My dad and I study the Torah together each week. This year, we’re using It Takes Two to Torah, a book that compiles the debates of Abigail Pogrebin (a Reform journalist) and Rabbi Dov Linzer (an Orthodox rabbi), to guide our conversations.

In this week’s parashah, Vayera, God asks Abraham to sacrifice Isaac. Abraham is prepared to comply, only to be stopped at the last moment by an angel. It’s a story that’s deeply unsettling and challenging to grapple with.

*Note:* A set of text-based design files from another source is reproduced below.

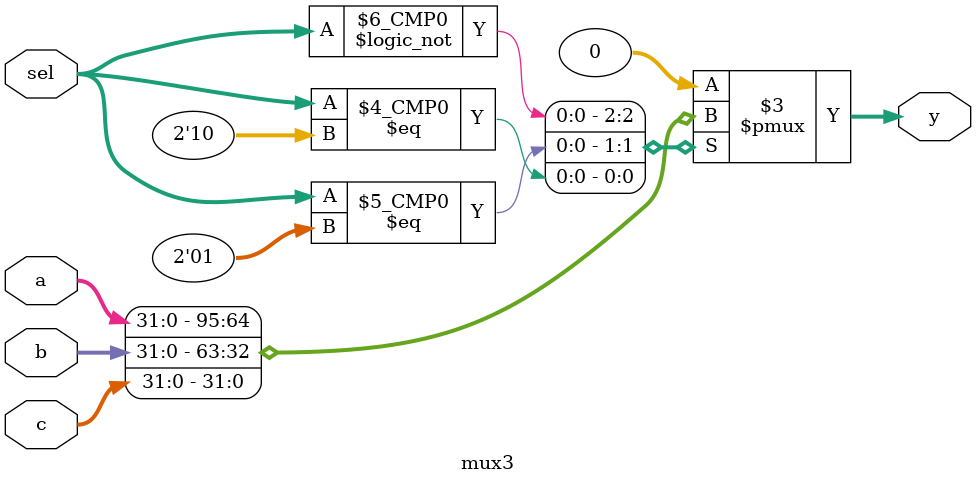
<source format=sv>
`timescale 1ns / 1ps
module mux3(
  input [1:0]sel,
  input  [31:0] a,
  input  [31:0] b, 
  input  [31:0] c, 
  output logic [31:0] y
);
  
always @(*)
  begin
    case(sel)
      2'b00 : y = a;
      2'b01 : y = b;
      2'b10 : y = c;
      default : y = 0;
    endcase
  end   
endmodule
</source>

In the book, Abigail Pogrebin asks whether this story has “something in it for someone who struggles with the concept of God.” Rabbi Dov Linzer responds that the takeaway might be about the meaning that sacrifice brings to life. Their conversation crescendos with Pogrebin suggesting that perhaps, at this point in the Torah, even God is figuring things out—realizing He shouldn’t have asked this of Abraham, just as He vowed never to flood the Earth again after the Noah story.

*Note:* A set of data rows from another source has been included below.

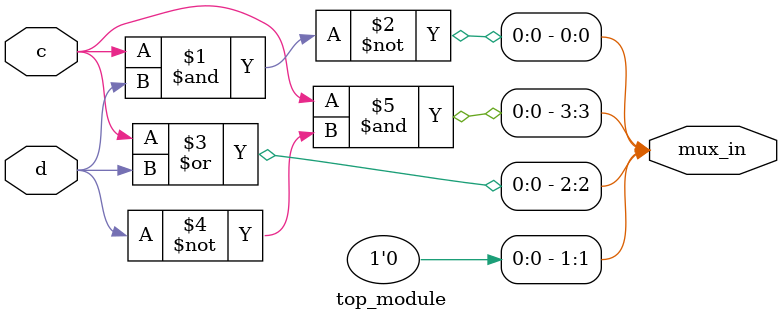
<source format=sv>
module top_module (
    input c,
    input d,
    output [3:0] mux_in
);

    // According to the Karnaugh map:
    // mux_in[0] corresponds to ab = 00
    // mux_in[1] corresponds to ab = 01
    // mux_in[2] corresponds to ab = 11
    // mux_in[3] corresponds to ab = 10

    // Connect inputs based on the Karnaugh map

    // mux_in[0] = ~(c & d)
    assign mux_in[0] = ~(c & d);
    // mux_in[1] = 0, always zero
    assign mux_in[1] = 1'b0;
    // mux_in[2] = c | d
    assign mux_in[2] = c | d;
    // mux_in[3] = c & ~d
    assign mux_in[3] = c & ~d;

endmodule

</source>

Her question lingered with me: What’s in this story for someone like me?

Here’s what I see: Abraham is someone we know has negotiated with God before (see the story of Sodom and Gomorrah). Yet here, he is silent. There is no mention of his internal state—no fear, no doubt, no anger. This silence feels striking. Was it trust? Or was it something else—an inability to articulate his resistance in the face of overwhelming pressure? This time, it wasn’t God revealing His intentions for destruction; it was God demanding Abraham himself commit an act of destruction.

To me, Abraham’s silence looks like a failure—not of faith, but of courage. He already had experience pushing back on God—why didn’t he do so here? His unquestioning compliance seems out of character and out of integrity for him.

While the angels intervene just in time, Abraham’s willingness to act leaves a trail of unresolved silences. God now communicates with Abraham only through a messenger. Abraham and Isaac don’t appear to discuss what happened. And still, we are left without any insight into Abraham’s inner dialogue.

For me, the lesson for someone who struggles with the concept of God is this: blind obedience, even in the name of the sacred, can strain or even fracture relationships—whether with a higher power, with others, or with yourself. Faith, like any meaningful bond, grows stronger through honest dialogue, resistance when something feels out of integrity, and negotiation that honors both parties. Abraham missed an opportunity here, and maybe our takeaway is to learn not to do the same.